Dataset entries:
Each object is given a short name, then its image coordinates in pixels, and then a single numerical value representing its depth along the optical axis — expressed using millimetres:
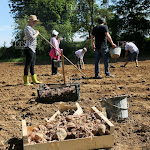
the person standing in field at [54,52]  6697
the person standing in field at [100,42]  5854
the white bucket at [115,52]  5857
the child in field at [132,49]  8434
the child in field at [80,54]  8327
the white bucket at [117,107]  2955
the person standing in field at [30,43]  5023
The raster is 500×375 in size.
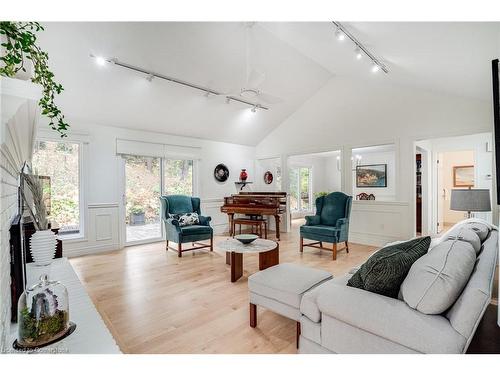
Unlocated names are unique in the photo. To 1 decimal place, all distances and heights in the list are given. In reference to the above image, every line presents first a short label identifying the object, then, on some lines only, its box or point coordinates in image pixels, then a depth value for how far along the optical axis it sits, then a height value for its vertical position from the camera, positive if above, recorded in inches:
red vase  268.0 +11.9
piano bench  225.1 -31.3
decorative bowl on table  120.0 -24.4
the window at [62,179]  168.4 +6.7
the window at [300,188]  367.9 -1.8
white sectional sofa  43.5 -26.1
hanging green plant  36.9 +22.3
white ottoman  71.9 -29.8
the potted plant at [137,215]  207.9 -21.9
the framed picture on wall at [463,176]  252.7 +9.9
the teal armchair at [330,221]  165.2 -24.4
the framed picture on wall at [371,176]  317.1 +13.7
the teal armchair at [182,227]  169.2 -26.0
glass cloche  41.6 -21.4
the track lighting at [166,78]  131.4 +66.5
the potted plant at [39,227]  64.8 -11.1
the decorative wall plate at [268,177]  284.1 +11.2
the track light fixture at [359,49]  108.4 +67.1
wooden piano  216.4 -15.7
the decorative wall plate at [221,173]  257.5 +14.9
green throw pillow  55.7 -19.1
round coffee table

**Instructions for the task**
Repeat exactly the lines from the one containing "the decorative wall plate at [268,177]" through the last line of the records above, both included, and nothing else.

**Solution below**
the decorative wall plate at [268,177]  284.1 +11.2
the track light fixture at [359,49]  108.4 +67.1
wooden piano  216.4 -15.7
the decorative wall plate at [221,173]  257.5 +14.9
green throw pillow  55.7 -19.1
round coffee table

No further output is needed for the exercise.